Post-operative ileus describes a deceleration or arrest in intestinal motility following surgery. It is classified as a functional obstruction of the bowel. It is a common phenomenon, with many surgical patients having a degree of physiological ileus post-operatively.
Remember however that although innocent in the majority of patients, it can be a sign of other intra-abdominal pathology, in particular a collection or anastomotic leak (as pus or faeces will irritate the bowel and often cause it cease functioning).
Note: It is important to appreciate that any patient with a bowel obstruction picture who fails to progress as expected after a bowel resection has an anastamotic leak until proven otherwise.
Post-operative ileus has been shown to lengthen hospital stay and increased hospital costs. Previous studies have estimated that an average of 8 days in added on to a hospital stay with post-operative ileus and the overall annual expenditure secondary to postoperative ileus is around $750 million to $1 billion in the US.
- Patient Factors
- Increased age
- Electrolyte derangement (e.g. Na+, K+ and Ca2+ derangement)
- Neurological disorders (e.g. Dementia or Parkinson’s Disease)

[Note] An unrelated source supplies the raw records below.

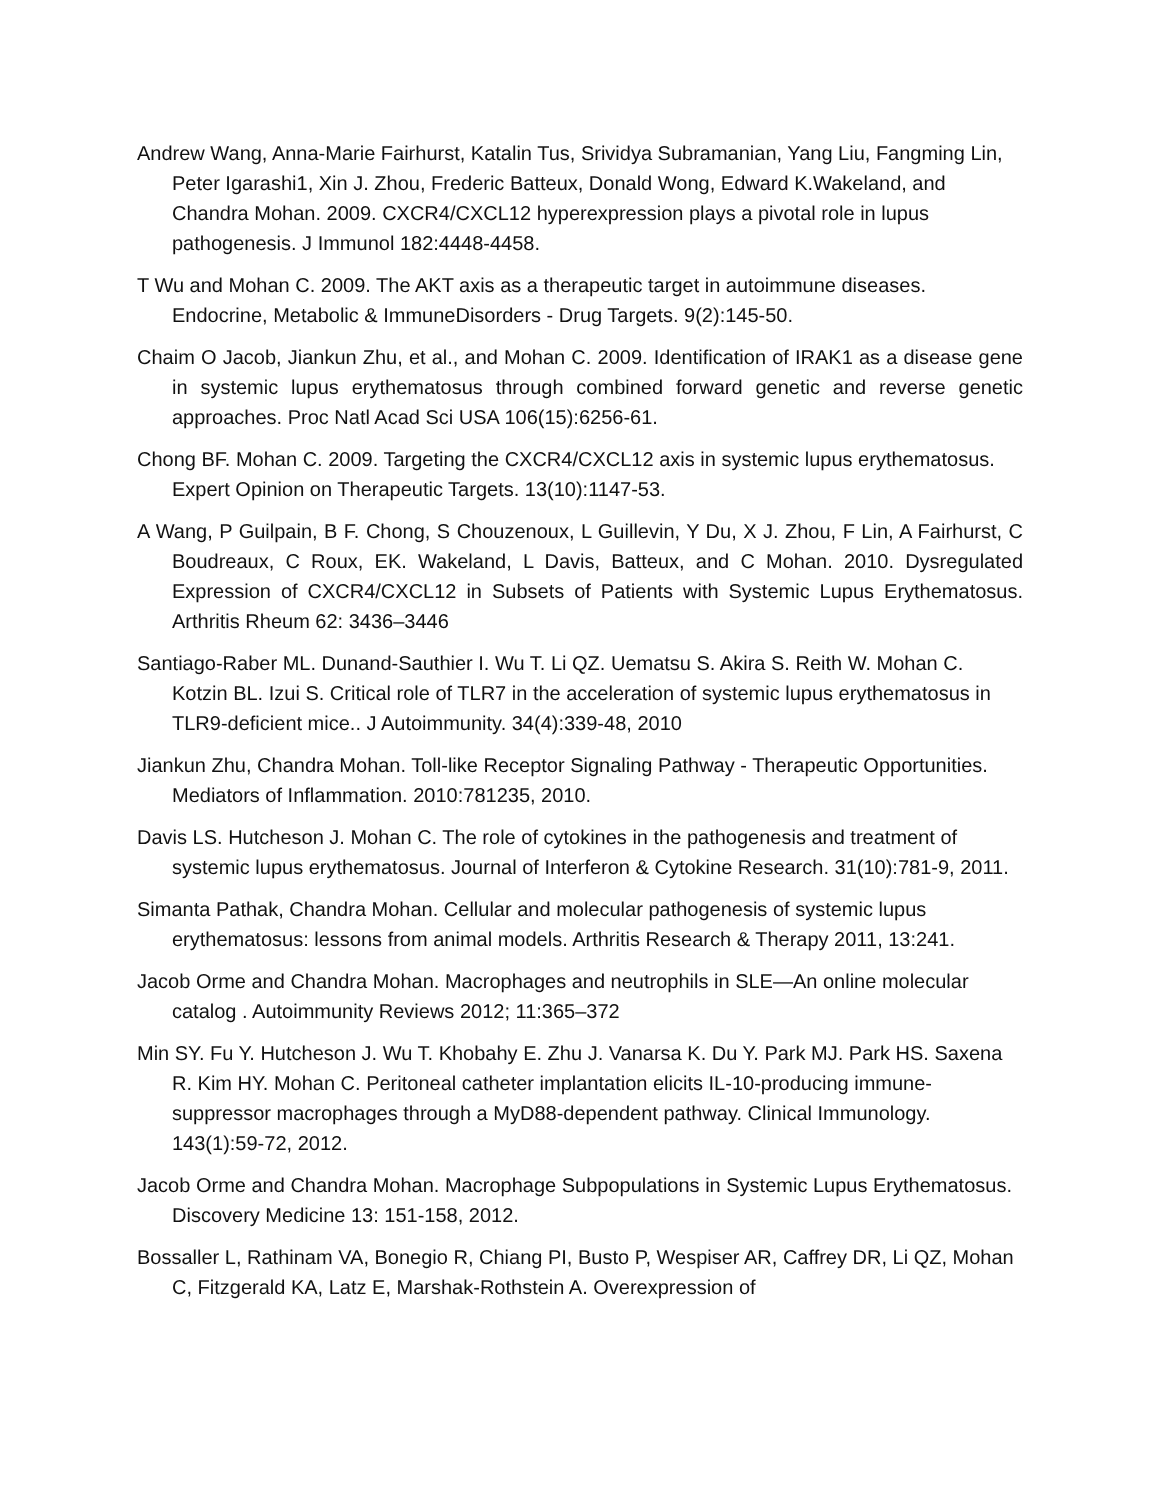Andrew Wang, Anna-Marie Fairhurst, Katalin Tus, Srividya Subramanian, Yang Liu, Fangming Lin, Peter Igarashi1, Xin J. Zhou, Frederic Batteux, Donald Wong, Edward K.Wakeland, and Chandra Mohan. 2009. CXCR4/CXCL12 hyperexpression plays a pivotal role in lupus pathogenesis. J Immunol 182:4448-4458.
T Wu and Mohan C. 2009. The AKT axis as a therapeutic target in autoimmune diseases. Endocrine, Metabolic & ImmuneDisorders - Drug Targets. 9(2):145-50.
Chaim O Jacob, Jiankun Zhu, et al., and Mohan C. 2009. Identification of IRAK1 as a disease gene in systemic lupus erythematosus through combined forward genetic and reverse genetic approaches. Proc Natl Acad Sci USA 106(15):6256-61.
Chong BF. Mohan C. 2009. Targeting the CXCR4/CXCL12 axis in systemic lupus erythematosus. Expert Opinion on Therapeutic Targets. 13(10):1147-53.
A Wang, P Guilpain, B F. Chong, S Chouzenoux, L Guillevin, Y Du, X J. Zhou, F Lin, A Fairhurst, C Boudreaux, C Roux, EK. Wakeland, L Davis, Batteux, and C Mohan. 2010. Dysregulated Expression of CXCR4/CXCL12 in Subsets of Patients with Systemic Lupus Erythematosus. Arthritis Rheum 62: 3436–3446
Santiago-Raber ML. Dunand-Sauthier I. Wu T. Li QZ. Uematsu S. Akira S. Reith W. Mohan C. Kotzin BL. Izui S. Critical role of TLR7 in the acceleration of systemic lupus erythematosus in TLR9-deficient mice.. J Autoimmunity. 34(4):339-48, 2010
Jiankun Zhu, Chandra Mohan. Toll-like Receptor Signaling Pathway - Therapeutic Opportunities. Mediators of Inflammation. 2010:781235, 2010.
Davis LS. Hutcheson J. Mohan C. The role of cytokines in the pathogenesis and treatment of systemic lupus erythematosus. Journal of Interferon & Cytokine Research. 31(10):781-9, 2011.
Simanta Pathak, Chandra Mohan. Cellular and molecular pathogenesis of systemic lupus erythematosus: lessons from animal models. Arthritis Research & Therapy 2011, 13:241.
Jacob Orme and Chandra Mohan. Macrophages and neutrophils in SLE—An online molecular catalog . Autoimmunity Reviews 2012; 11:365–372
Min SY. Fu Y. Hutcheson J. Wu T. Khobahy E. Zhu J. Vanarsa K. Du Y. Park MJ. Park HS. Saxena R. Kim HY. Mohan C. Peritoneal catheter implantation elicits IL-10-producing immune-suppressor macrophages through a MyD88-dependent pathway. Clinical Immunology. 143(1):59-72, 2012.
Jacob Orme and Chandra Mohan. Macrophage Subpopulations in Systemic Lupus Erythematosus. Discovery Medicine 13: 151-158, 2012.
Bossaller L, Rathinam VA, Bonegio R, Chiang PI, Busto P, Wespiser AR, Caffrey DR, Li QZ, Mohan C, Fitzgerald KA, Latz E, Marshak-Rothstein A. Overexpression of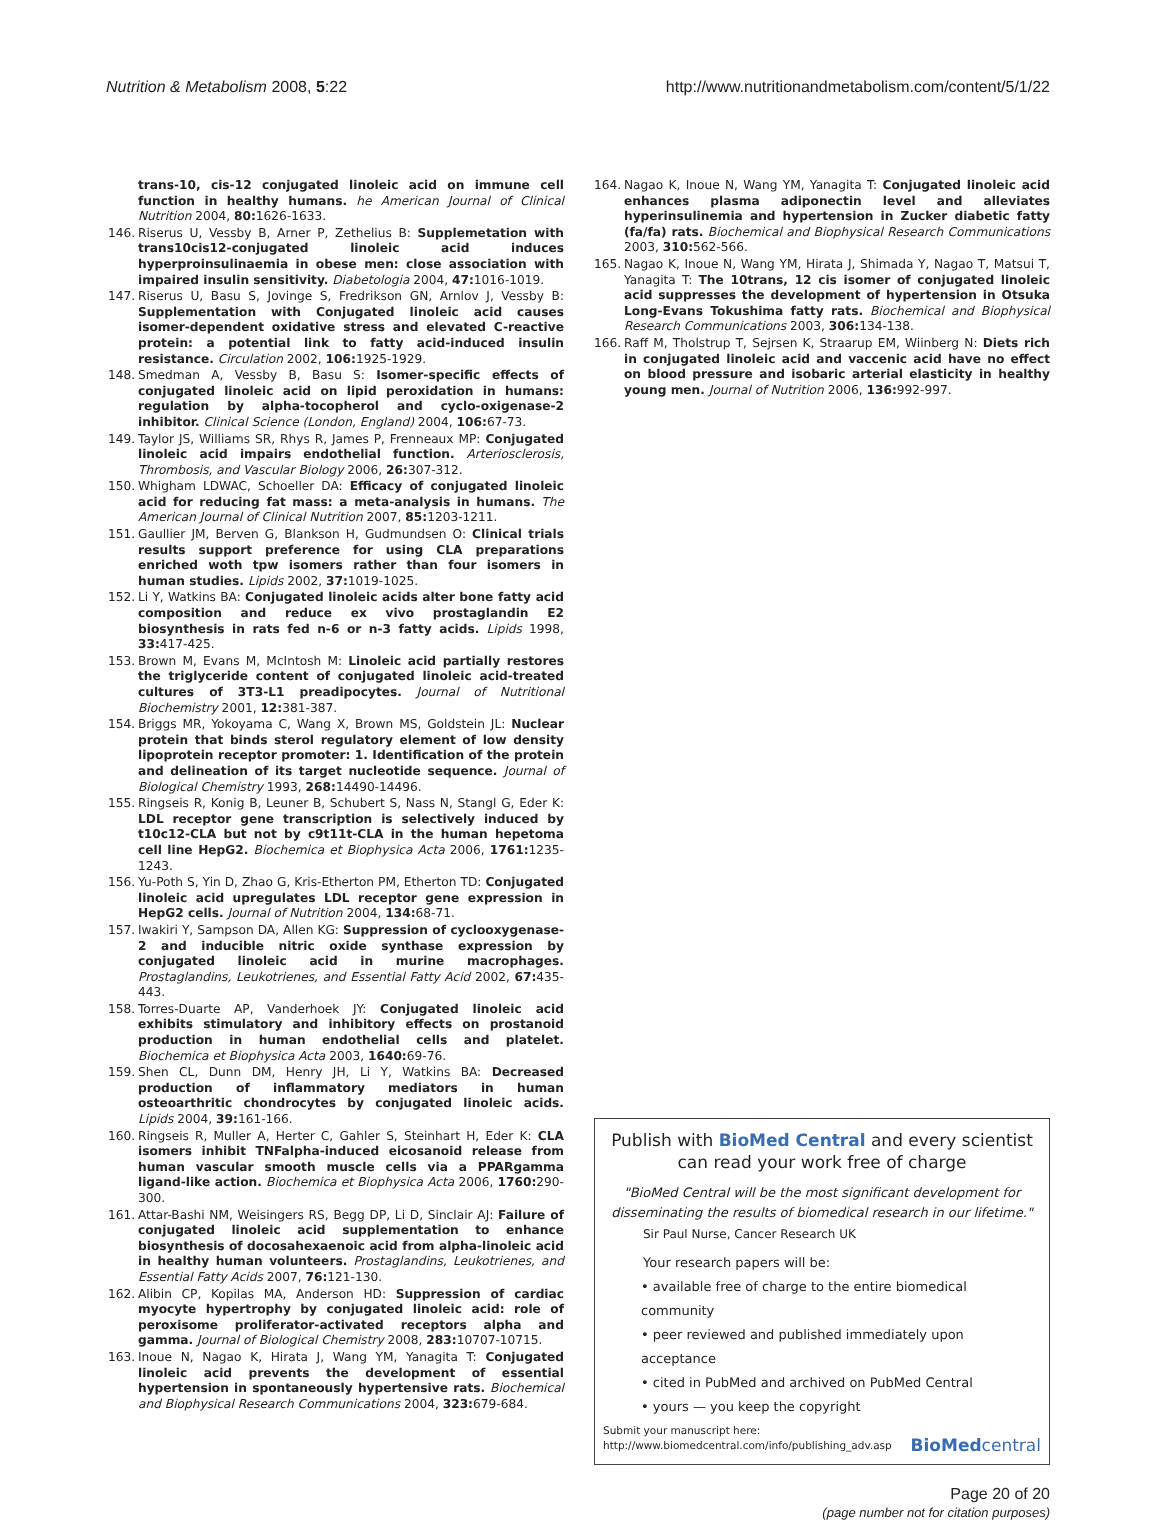Nutrition & Metabolism 2008, 5:22 http://www.nutritionandmetabolism.com/content/5/1/22
trans-10, cis-12 conjugated linoleic acid on immune cell function in healthy humans. he American Journal of Clinical Nutrition 2004, 80: 1626-1633.
146. Riserus U, Vessby B, Arner P, Zethelius B: Supplemetation with trans10cis12-conjugated linoleic acid induces hyperproinsulinaemia in obese men: close association with impaired insulin sensitivity. Diabetologia 2004, 47: 1016-1019.
147. Riserus U, Basu S, Jovinge S, Fredrikson GN, Arnlov J, Vessby B: Supplementation with Conjugated linoleic acid causes isomer-dependent oxidative stress and elevated C-reactive protein: a potential link to fatty acid-induced insulin resistance. Circulation 2002, 106: 1925-1929.
148. Smedman A, Vessby B, Basu S: Isomer-specific effects of conjugated linoleic acid on lipid peroxidation in humans: regulation by alpha-tocopherol and cyclo-oxigenase-2 inhibitor. Clinical Science (London, England) 2004, 106: 67-73.
149. Taylor JS, Williams SR, Rhys R, James P, Frenneaux MP: Conjugated linoleic acid impairs endothelial function. Arteriosclerosis, Thrombosis, and Vascular Biology 2006, 26: 307-312.
150. Whigham LDWAC, Schoeller DA: Efficacy of conjugated linoleic acid for reducing fat mass: a meta-analysis in humans. The American Journal of Clinical Nutrition 2007, 85: 1203-1211.
151. Gaullier JM, Berven G, Blankson H, Gudmundsen O: Clinical trials results support preference for using CLA preparations enriched woth tpw isomers rather than four isomers in human studies. Lipids 2002, 37: 1019-1025.
152. Li Y, Watkins BA: Conjugated linoleic acids alter bone fatty acid composition and reduce ex vivo prostaglandin E2 biosynthesis in rats fed n-6 or n-3 fatty acids. Lipids 1998, 33: 417-425.
153. Brown M, Evans M, McIntosh M: Linoleic acid partially restores the triglyceride content of conjugated linoleic acid-treated cultures of 3T3-L1 preadipocytes. Journal of Nutritional Biochemistry 2001, 12: 381-387.
154. Briggs MR, Yokoyama C, Wang X, Brown MS, Goldstein JL: Nuclear protein that binds sterol regulatory element of low density lipoprotein receptor promoter: 1. Identification of the protein and delineation of its target nucleotide sequence. Journal of Biological Chemistry 1993, 268: 14490-14496.
155. Ringseis R, Konig B, Leuner B, Schubert S, Nass N, Stangl G, Eder K: LDL receptor gene transcription is selectively induced by t10c12-CLA but not by c9t11t-CLA in the human hepetoma cell line HepG2. Biochemica et Biophysica Acta 2006, 1761: 1235-1243.
156. Yu-Poth S, Yin D, Zhao G, Kris-Etherton PM, Etherton TD: Conjugated linoleic acid upregulates LDL receptor gene expression in HepG2 cells. Journal of Nutrition 2004, 134: 68-71.
157. Iwakiri Y, Sampson DA, Allen KG: Suppression of cyclooxygenase-2 and inducible nitric oxide synthase expression by conjugated linoleic acid in murine macrophages. Prostaglandins, Leukotrienes, and Essential Fatty Acid 2002, 67: 435-443.
158. Torres-Duarte AP, Vanderhoek JY: Conjugated linoleic acid exhibits stimulatory and inhibitory effects on prostanoid production in human endothelial cells and platelet. Biochemica et Biophysica Acta 2003, 1640: 69-76.
159. Shen CL, Dunn DM, Henry JH, Li Y, Watkins BA: Decreased production of inflammatory mediators in human osteoarthritic chondrocytes by conjugated linoleic acids. Lipids 2004, 39: 161-166.
160. Ringseis R, Muller A, Herter C, Gahler S, Steinhart H, Eder K: CLA isomers inhibit TNFalpha-induced eicosanoid release from human vascular smooth muscle cells via a PPARgamma ligand-like action. Biochemica et Biophysica Acta 2006, 1760: 290-300.
161. Attar-Bashi NM, Weisingers RS, Begg DP, Li D, Sinclair AJ: Failure of conjugated linoleic acid supplementation to enhance biosynthesis of docosahexaenoic acid from alpha-linoleic acid in healthy human volunteers. Prostaglandins, Leukotrienes, and Essential Fatty Acids 2007, 76: 121-130.
162. Alibin CP, Kopilas MA, Anderson HD: Suppression of cardiac myocyte hypertrophy by conjugated linoleic acid: role of peroxisome proliferator-activated receptors alpha and gamma. Journal of Biological Chemistry 2008, 283: 10707-10715.
163. Inoue N, Nagao K, Hirata J, Wang YM, Yanagita T: Conjugated linoleic acid prevents the development of essential hypertension in spontaneously hypertensive rats. Biochemical and Biophysical Research Communications 2004, 323: 679-684.
164. Nagao K, Inoue N, Wang YM, Yanagita T: Conjugated linoleic acid enhances plasma adiponectin level and alleviates hyperinsulinemia and hypertension in Zucker diabetic fatty (fa/fa) rats. Biochemical and Biophysical Research Communications 2003, 310: 562-566.
165. Nagao K, Inoue N, Wang YM, Hirata J, Shimada Y, Nagao T, Matsui T, Yanagita T: The 10trans, 12 cis isomer of conjugated linoleic acid suppresses the development of hypertension in Otsuka Long-Evans Tokushima fatty rats. Biochemical and Biophysical Research Communications 2003, 306: 134-138.
166. Raff M, Tholstrup T, Sejrsen K, Straarup EM, Wiinberg N: Diets rich in conjugated linoleic acid and vaccenic acid have no effect on blood pressure and isobaric arterial elasticity in healthy young men. Journal of Nutrition 2006, 136: 992-997.
Publish with BioMed Central and every scientist can read your work free of charge
"BioMed Central will be the most significant development for disseminating the results of biomedical research in our lifetime."
Sir Paul Nurse, Cancer Research UK
Your research papers will be:
• available free of charge to the entire biomedical community
• peer reviewed and published immediately upon acceptance
• cited in PubMed and archived on PubMed Central
• yours — you keep the copyright
Submit your manuscript here:
http://www.biomedcentral.com/info/publishing_adv.asp
BioMed central
Page 20 of 20
(page number not for citation purposes)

- Use of anti-cholinergic medication
- Surgical Factors
- Use of opioid medication
- Pelvic surgery
- Extensive intra-operative intestinal handling
- Peritoneal contamination (by free pus or faeces)
- Intestinal resection
Patients with a post-operative ileus will present with:
- Failure to pass flatus or faeces
- Sensation of bloating and distention
- Nausea and vomiting / high NG output
On examination, there will be abdominal distention and absent bowel sounds; importantly, this is a key difference to the presentation of a mechanical obstruction (which typically has ‘tinkling’ bowel sounds present)
A post-operative ileus will delay to the return of normal bowel function. As a result, the symptoms of post-operative ileus may be the same as those of a mechanical obstruction.
In the patients with suspected post-operative ileus, the aim of the investigations are to rule out more serious pathologies and determine any underlying cause.
- U&Es and calcium levels
- Na+, K+ and Ca2+ abnormalities may cause paralytic ileus
- Inflammatory markers (WCC, CRP) to look for intra-abdominal collections or leaks
An abdominal X-ray (AXR) can also be requested, which may demonstrate small or large bowel dilatation.
A CT scan (often with oral contrast) will confirm diagnosis and rule out any collections / anastomotic leak. This is only really useful 3-5 days after surgery.
As long as serious pathology (e.g. anastomotic leak) has been excluded, the management of post-operative ileus is conservative. Any established postoperative ileus should be initially managed with:
- Daily U&Es
- Correct electrolyte abnormalities present and monitor for acute kidney injury (AKI)
- Reduce opiate analgesia and any other bowel mobility reducing medication
It is important to warn patients that once it does settle, they will get very watery diarrhoea for the first 2 – 3 bowel movements.
Prolonged cases may warrant insertion of a nasogastric (NG) tube on free drainage and catheterising with a fluid balance chart started.
To reduce the risk of developing post-operative ileus, preventive steps include:
- Minimise intra-operative intestinal handling
- Avoid fluid overload (causing intestinal oedema)
- Minimise opiate use
- Encourage early mobilisation
Gum chewing as part of post-operative recovery following open GI surgery has been shown in a meta-analysis to reduce the period of post-operative ileus, as has enhanced recovery programs.